- What is being asked
Keeping every line intact, print the records that follow.

[Dataset items]
==========

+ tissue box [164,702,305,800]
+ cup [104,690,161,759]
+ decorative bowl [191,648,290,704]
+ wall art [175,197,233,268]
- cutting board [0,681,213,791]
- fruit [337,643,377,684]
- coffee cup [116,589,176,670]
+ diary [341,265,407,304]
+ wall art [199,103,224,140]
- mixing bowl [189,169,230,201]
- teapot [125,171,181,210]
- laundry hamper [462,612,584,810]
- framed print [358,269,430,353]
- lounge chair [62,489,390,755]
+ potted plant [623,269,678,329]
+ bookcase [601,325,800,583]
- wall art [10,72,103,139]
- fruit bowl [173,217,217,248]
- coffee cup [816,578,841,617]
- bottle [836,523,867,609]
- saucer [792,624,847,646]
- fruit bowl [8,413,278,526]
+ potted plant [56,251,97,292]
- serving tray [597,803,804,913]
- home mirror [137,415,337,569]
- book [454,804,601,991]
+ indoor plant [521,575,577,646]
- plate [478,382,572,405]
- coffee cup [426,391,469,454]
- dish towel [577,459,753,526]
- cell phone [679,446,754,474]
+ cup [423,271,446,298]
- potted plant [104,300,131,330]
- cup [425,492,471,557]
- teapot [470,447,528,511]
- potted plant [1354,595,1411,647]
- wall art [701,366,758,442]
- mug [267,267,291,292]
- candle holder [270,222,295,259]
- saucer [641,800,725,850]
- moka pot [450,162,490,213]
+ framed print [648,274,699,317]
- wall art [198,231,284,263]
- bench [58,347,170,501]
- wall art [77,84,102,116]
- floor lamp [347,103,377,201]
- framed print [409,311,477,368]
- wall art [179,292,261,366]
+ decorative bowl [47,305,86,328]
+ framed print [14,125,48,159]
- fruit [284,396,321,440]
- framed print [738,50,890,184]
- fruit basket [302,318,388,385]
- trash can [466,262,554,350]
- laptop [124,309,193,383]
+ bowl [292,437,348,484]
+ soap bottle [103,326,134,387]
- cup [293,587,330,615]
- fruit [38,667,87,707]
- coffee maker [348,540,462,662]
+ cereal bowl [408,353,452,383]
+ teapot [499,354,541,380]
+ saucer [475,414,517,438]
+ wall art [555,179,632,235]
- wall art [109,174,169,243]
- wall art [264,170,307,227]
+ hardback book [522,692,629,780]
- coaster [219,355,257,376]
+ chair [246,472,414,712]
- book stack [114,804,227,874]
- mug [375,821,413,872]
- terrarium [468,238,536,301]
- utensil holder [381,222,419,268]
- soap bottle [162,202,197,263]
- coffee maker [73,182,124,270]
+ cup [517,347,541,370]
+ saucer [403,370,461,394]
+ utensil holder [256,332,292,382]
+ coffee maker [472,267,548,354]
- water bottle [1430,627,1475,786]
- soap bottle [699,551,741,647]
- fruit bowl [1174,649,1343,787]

==========

- Task result
+ tissue box [164,702,305,800]
+ cup [104,690,161,759]
+ decorative bowl [191,648,290,704]
+ wall art [175,197,233,268]
- cutting board [0,681,213,791]
- fruit [337,643,377,684]
- coffee cup [116,589,176,670]
+ diary [341,265,407,304]
+ wall art [199,103,224,140]
- mixing bowl [189,169,230,201]
- teapot [125,171,181,210]
- laundry hamper [462,612,584,810]
- framed print [358,269,430,353]
- lounge chair [62,489,390,755]
+ potted plant [623,269,678,329]
+ bookcase [601,325,800,583]
- wall art [10,72,103,139]
- fruit bowl [173,217,217,248]
- coffee cup [816,578,841,617]
- bottle [836,523,867,609]
- saucer [792,624,847,646]
- fruit bowl [8,413,278,526]
+ potted plant [56,251,97,292]
- serving tray [597,803,804,913]
- home mirror [137,415,337,569]
- book [454,804,601,991]
+ indoor plant [521,575,577,646]
- plate [478,382,572,405]
- coffee cup [426,391,469,454]
- dish towel [577,459,753,526]
- cell phone [679,446,754,474]
+ cup [423,271,446,298]
- potted plant [104,300,131,330]
- cup [425,492,471,557]
- teapot [470,447,528,511]
- potted plant [1354,595,1411,647]
- wall art [701,366,758,442]
- mug [267,267,291,292]
- candle holder [270,222,295,259]
- saucer [641,800,725,850]
- moka pot [450,162,490,213]
+ framed print [648,274,699,317]
- wall art [198,231,284,263]
- bench [58,347,170,501]
- wall art [77,84,102,116]
- floor lamp [347,103,377,201]
- framed print [409,311,477,368]
- wall art [179,292,261,366]
+ decorative bowl [47,305,86,328]
+ framed print [14,125,48,159]
- fruit [284,396,321,440]
- framed print [738,50,890,184]
- fruit basket [302,318,388,385]
- trash can [466,262,554,350]
- laptop [124,309,193,383]
+ bowl [292,437,348,484]
+ soap bottle [103,326,134,387]
- cup [293,587,330,615]
- fruit [38,667,87,707]
- coffee maker [348,540,462,662]
+ cereal bowl [408,353,452,383]
+ teapot [499,354,541,380]
+ saucer [475,414,517,438]
+ wall art [555,179,632,235]
- wall art [109,174,169,243]
- wall art [264,170,307,227]
+ hardback book [522,692,629,780]
- coaster [219,355,257,376]
+ chair [246,472,414,712]
- book stack [114,804,227,874]
- mug [375,821,413,872]
- terrarium [468,238,536,301]
- utensil holder [381,222,419,268]
- soap bottle [162,202,197,263]
- coffee maker [73,182,124,270]
+ cup [517,347,541,370]
+ saucer [403,370,461,394]
+ utensil holder [256,332,292,382]
+ coffee maker [472,267,548,354]
- water bottle [1430,627,1475,786]
- soap bottle [699,551,741,647]
- fruit bowl [1174,649,1343,787]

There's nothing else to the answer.